Mumbai: Having witnessed some of the most remarkable developments in communications during its long history, Mumbai's imposing General Post Office (GPO) building - arguably the country's largest post office - completed its 100 years on Friday.

The GPO building's past is synonymous with the growth and development of efficient means of communications in the country's commercial capital and the rest of India. The GPO, modelled on the famous Gol Gumbaz of Bijapur in Karnataka, was designed by British architect John Begg in 1902. Spread across 11,000 sq metres, construction of the iconic building started in September 1904 and was completed after nine years at a cost of Rs.18.09 million.

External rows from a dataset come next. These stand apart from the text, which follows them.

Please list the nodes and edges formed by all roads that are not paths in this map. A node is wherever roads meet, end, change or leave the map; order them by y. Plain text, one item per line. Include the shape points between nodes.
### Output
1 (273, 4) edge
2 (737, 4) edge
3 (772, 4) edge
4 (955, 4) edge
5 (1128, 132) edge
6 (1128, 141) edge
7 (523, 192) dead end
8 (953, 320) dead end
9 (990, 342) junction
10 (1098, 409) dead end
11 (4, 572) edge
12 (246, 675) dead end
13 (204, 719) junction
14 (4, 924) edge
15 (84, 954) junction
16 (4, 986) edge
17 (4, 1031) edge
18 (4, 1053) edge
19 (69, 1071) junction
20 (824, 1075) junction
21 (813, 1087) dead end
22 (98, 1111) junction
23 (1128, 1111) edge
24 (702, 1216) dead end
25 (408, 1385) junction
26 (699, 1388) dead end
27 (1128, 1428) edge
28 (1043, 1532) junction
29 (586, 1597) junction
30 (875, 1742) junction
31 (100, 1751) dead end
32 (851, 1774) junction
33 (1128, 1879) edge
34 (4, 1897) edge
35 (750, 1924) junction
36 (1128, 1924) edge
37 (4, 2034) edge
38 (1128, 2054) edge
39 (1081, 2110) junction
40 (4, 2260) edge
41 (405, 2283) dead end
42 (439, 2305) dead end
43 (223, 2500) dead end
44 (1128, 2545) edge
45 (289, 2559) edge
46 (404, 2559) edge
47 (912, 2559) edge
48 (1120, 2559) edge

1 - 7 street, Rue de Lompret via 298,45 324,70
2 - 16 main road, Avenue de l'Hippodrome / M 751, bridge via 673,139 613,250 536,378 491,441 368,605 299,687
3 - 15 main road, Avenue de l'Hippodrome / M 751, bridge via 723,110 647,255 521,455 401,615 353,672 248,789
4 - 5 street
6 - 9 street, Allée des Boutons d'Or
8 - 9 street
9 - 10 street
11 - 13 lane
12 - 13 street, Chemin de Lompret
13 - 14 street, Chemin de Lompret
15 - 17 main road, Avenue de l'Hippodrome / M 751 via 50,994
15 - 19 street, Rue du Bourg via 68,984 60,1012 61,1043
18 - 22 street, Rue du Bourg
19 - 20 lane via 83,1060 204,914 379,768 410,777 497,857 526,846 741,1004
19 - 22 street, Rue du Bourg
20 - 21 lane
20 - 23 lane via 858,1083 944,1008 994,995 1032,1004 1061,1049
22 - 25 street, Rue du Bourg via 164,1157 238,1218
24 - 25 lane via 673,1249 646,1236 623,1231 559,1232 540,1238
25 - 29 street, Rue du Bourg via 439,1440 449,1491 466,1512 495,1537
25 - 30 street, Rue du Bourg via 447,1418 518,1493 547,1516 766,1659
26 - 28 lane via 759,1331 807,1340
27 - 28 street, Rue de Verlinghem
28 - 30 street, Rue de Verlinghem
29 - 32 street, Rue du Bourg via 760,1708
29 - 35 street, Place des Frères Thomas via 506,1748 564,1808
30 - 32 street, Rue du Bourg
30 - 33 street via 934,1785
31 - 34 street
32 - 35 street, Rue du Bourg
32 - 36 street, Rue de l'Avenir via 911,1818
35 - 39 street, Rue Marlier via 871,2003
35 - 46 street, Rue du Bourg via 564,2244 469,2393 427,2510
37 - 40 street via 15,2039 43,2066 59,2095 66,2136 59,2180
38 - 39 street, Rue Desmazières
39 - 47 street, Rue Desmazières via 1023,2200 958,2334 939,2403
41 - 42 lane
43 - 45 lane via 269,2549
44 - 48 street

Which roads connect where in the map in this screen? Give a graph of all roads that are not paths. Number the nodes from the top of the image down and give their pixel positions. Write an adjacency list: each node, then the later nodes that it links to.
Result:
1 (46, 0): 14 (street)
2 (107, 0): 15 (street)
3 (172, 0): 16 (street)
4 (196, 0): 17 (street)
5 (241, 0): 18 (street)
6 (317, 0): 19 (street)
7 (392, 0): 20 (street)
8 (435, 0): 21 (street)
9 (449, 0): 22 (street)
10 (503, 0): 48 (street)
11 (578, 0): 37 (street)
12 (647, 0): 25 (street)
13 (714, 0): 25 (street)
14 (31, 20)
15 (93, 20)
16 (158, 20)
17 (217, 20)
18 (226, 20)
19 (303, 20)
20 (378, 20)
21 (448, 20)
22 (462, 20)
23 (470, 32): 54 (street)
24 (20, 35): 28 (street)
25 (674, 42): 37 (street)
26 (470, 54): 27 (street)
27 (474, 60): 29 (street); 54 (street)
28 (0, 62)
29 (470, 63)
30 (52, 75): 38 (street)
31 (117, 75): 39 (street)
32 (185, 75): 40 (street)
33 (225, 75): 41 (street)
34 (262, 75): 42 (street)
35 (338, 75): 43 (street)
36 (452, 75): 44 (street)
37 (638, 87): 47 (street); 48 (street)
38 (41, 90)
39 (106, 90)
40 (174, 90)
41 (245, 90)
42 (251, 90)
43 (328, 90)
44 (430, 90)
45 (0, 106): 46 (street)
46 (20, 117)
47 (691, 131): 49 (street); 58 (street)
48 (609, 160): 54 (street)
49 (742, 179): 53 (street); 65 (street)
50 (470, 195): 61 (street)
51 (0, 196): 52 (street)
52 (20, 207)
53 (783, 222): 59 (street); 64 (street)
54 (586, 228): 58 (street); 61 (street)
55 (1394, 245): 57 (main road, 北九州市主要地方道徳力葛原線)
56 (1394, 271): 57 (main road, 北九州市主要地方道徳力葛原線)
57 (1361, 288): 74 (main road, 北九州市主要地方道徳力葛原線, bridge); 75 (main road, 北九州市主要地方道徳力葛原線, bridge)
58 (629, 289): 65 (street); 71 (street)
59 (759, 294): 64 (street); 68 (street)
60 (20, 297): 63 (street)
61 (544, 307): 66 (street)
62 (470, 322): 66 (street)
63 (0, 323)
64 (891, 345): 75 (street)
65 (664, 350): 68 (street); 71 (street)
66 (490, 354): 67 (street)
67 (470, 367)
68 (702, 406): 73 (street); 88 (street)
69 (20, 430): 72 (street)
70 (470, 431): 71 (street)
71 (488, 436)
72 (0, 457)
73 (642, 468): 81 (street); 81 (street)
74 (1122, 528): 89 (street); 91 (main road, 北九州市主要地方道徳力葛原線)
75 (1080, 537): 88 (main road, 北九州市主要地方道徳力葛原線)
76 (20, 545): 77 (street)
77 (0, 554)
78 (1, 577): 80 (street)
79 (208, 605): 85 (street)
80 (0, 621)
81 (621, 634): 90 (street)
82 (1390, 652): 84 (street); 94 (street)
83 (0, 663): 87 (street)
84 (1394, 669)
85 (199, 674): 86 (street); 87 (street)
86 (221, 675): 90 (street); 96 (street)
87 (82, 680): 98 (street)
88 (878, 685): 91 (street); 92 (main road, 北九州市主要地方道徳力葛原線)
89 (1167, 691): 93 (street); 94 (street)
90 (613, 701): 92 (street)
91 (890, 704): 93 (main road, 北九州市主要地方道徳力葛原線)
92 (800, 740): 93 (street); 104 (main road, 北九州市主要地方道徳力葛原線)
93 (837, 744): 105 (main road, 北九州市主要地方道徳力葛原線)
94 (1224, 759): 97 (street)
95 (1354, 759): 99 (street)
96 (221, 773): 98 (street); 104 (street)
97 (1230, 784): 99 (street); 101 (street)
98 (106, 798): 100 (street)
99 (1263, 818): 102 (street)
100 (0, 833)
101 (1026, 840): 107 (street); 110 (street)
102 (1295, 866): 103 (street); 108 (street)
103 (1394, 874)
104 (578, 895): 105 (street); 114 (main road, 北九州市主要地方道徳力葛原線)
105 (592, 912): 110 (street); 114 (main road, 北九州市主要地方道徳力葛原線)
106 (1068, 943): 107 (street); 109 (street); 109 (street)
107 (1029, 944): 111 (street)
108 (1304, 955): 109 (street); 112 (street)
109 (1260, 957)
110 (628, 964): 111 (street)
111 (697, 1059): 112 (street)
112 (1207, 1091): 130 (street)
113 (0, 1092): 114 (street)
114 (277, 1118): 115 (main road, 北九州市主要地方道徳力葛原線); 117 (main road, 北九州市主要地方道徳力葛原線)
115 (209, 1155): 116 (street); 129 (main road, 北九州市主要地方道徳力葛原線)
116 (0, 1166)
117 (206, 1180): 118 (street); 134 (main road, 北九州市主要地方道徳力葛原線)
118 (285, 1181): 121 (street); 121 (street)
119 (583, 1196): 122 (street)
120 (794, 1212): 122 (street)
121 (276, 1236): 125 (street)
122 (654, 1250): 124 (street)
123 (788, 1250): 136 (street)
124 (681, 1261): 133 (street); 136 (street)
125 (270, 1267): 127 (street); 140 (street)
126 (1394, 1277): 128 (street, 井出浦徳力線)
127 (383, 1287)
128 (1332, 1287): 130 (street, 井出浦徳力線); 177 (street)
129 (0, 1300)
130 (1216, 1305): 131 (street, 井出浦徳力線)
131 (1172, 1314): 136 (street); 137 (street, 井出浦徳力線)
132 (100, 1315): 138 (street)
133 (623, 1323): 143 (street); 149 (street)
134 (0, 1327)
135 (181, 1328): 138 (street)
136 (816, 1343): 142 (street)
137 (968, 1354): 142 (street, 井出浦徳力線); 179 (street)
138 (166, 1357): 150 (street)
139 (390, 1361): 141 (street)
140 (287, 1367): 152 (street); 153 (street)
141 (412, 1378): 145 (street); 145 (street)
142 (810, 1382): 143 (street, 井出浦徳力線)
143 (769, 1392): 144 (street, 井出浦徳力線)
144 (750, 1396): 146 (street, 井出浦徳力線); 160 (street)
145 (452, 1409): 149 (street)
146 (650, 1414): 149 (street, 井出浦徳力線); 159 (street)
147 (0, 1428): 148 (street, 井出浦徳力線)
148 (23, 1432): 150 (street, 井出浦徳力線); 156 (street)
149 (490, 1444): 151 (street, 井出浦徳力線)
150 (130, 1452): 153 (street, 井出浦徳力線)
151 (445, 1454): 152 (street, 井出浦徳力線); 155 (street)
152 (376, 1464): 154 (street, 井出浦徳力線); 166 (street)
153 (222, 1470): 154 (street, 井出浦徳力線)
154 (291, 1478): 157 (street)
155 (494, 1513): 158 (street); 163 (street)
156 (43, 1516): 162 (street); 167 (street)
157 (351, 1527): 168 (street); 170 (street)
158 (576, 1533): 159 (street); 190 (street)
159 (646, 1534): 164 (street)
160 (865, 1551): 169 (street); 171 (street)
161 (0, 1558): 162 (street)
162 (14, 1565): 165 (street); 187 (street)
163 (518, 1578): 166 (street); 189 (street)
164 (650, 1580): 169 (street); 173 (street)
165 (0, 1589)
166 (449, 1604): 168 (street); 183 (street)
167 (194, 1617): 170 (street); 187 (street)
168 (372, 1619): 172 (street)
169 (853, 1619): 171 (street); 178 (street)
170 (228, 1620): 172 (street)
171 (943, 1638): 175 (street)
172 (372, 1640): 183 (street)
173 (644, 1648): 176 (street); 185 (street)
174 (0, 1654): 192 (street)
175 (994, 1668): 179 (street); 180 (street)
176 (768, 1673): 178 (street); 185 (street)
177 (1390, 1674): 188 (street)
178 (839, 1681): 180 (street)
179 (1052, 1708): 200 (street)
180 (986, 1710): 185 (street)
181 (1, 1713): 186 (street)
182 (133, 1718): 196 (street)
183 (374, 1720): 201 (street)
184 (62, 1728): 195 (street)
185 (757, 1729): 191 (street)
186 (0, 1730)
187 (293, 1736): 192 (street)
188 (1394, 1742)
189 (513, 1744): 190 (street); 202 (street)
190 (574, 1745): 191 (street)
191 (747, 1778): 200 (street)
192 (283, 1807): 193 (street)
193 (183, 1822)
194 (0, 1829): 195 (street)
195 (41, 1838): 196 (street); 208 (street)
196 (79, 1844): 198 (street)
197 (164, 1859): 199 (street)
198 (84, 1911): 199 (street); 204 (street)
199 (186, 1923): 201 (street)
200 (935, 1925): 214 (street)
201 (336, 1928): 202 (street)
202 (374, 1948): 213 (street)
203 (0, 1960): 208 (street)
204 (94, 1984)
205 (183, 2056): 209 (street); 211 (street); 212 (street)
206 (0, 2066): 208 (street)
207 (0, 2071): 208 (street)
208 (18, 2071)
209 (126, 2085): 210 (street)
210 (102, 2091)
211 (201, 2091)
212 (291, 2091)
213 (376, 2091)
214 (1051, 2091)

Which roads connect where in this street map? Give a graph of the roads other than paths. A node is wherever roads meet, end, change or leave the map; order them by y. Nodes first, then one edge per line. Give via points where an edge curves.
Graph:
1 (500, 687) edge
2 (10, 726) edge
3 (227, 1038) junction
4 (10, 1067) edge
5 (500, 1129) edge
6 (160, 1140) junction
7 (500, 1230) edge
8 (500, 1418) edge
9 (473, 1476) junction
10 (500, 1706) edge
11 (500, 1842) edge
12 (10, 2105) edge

It is among the few structures built in Mumbai with black Kurla basalt stone with a dressing of Malad yellow and white Dhrangdra stones. The GPO moved into the new building April 12, 1913. With the introduction of the Postal Index Number (PIN) system in the early 1970s, it got the number 400001.

"As the chief post office, we handle huge volumes of mail for over 50,000 address sites and pass them onto 12,854 other post offices in the circle, manned by over 50,000 staffers, including more than 5,000 women," said Col. KC Mishra, chief postmaster general, Maharashtra and Goa Circle.

He said that due to its location in the vicinity of the Chhatrapati Shivaji Terminus (formerly Victoria Terminus), it was ideal to dispatch and receive mail to and from the rest of the country.

A landmark offering would be the inauguration of Maharashtra's first all-women's post office in the Central Town Hall, barely a km away from Mumbai GPO, probably the country's second such post office after one opened in New Delhi on March."

The Mumbai GPO offers a bouquet of traditional and modern services, a one-stop shop, like a 'Post Mall' for all postal services," said an official spokesperson. Soon, it will also offer core banking services with modern ATMs and is due to be awarded an ISO Certification by the Bureau of Indian Standards, he added.